A small but important remnant of the old inland route from London to Portsmouth is being restored as a leisure waterway linking historic Chichester to the sea.
What is known today as the Chichester Canal is in fact part of the former Portsmouth & Arundel Canal. This was opened in 1823 and consisted of a 12-mile canal from Ford on the River Arun to Salterns and a shorter cut from Langstone Harbour to Portsmouth Harbour, connected together by a 13-mile dredged ‘bargeway’ through the natural harbours and channels between them.
Intended as a key link in a through route to London via the River Arun Navigation, Wey & Arun Junction Canal, River Wey and River Thames, it was not a success. By the time it was built, there was no real need for an inland route as larger and better ships, coupled with an end to hostilities with France, meant that the coastal route was an easier and cheaper option.

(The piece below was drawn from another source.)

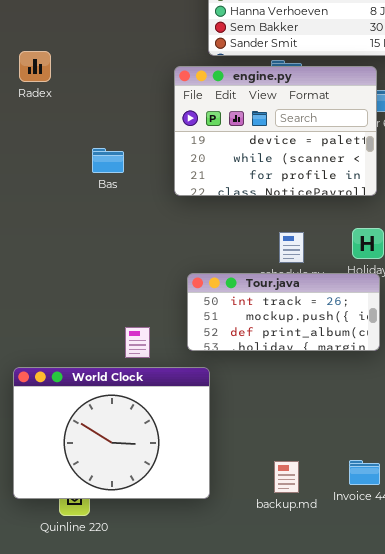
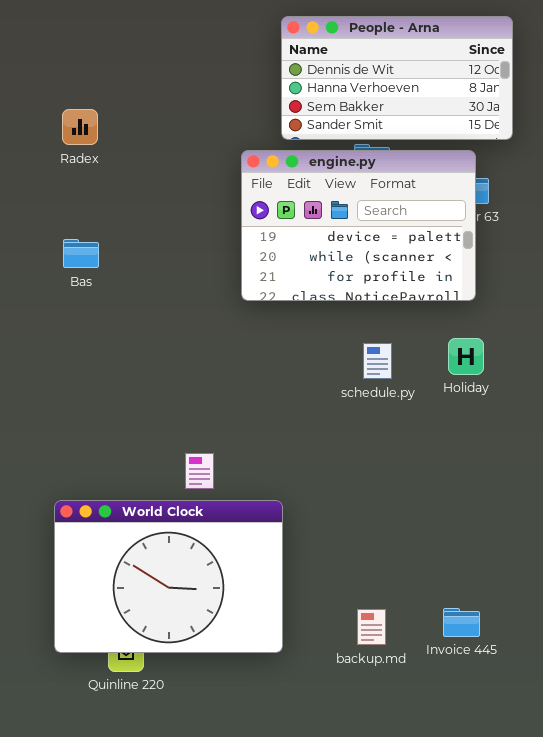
Radex: [19,51,51,82] -> [62,109,98,145], moved
Bas: [92,148,124,173] -> [63,239,99,268], moved
Tour.java: [187,273,380,351] -> none, closed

One of the few regular through cargoes carried was gold bullion from Portsmouth to the Bank of England, with armed guards on the barges.
The Ship Canal
A 1.5 mile branch led from Hunston on the main line of the canal to a basin in Chichester. This and the short connecting length of the main line from Salterns to Hunston were built to a larger gauge and equipped with iron swingbridges to enable coastal ships of over 100 tons to reach Chichester. This was the only part of the canal that enjoyed even a modest success, bringing in building materials and coal, and taking away manure. It carried trade until 1906, while the rest of the canal had been unused since the 1840s and fallen derelict soon after.
Transferred to the City Council in 1892 (who in turn sold it to West Sussex County Council in 1957), the surviving four miles were abandoned in 1928. The entrance lock and a short length at Salterns were retained as yacht moorings prior to the building of Chichester Marina alongside; the lock is still capable of operation and a number of houseboats are moored on this length. The remainder of the route to Chichester was leased to the local angling club and gradually silted up over the following half-century. Two main road bridges were replaced by unnavigable culverts.
Be safe on the canal
The canal is a fun location, but as with anywhere with water, there are risks.
Keep off the banks and out of the verges as they’re full of wildlife and nests.
There’s a family of swans so advice there is stay clear. Don’t paddle to them or try to interact with them. Give them space.
Canal boats use the canal, and you need to give way to it. Your best way is to paddle to the side and kneel down, using the paddle to hold your position. The boat will slow as it passes you. Do not try to stand as it goes past you.
Costs for paddle boarding on the chichester canal
To paddle on the canal you need to buy either a day or years licence per person.
Currently the day price is £6.00 and a year licence is £30.00
Your money goes towards the maintenance and running of the canal.
To buy your ticket, go to the canal basin and into the cafe, where they can sort it out for, and get some tea and cake whilst you’re there.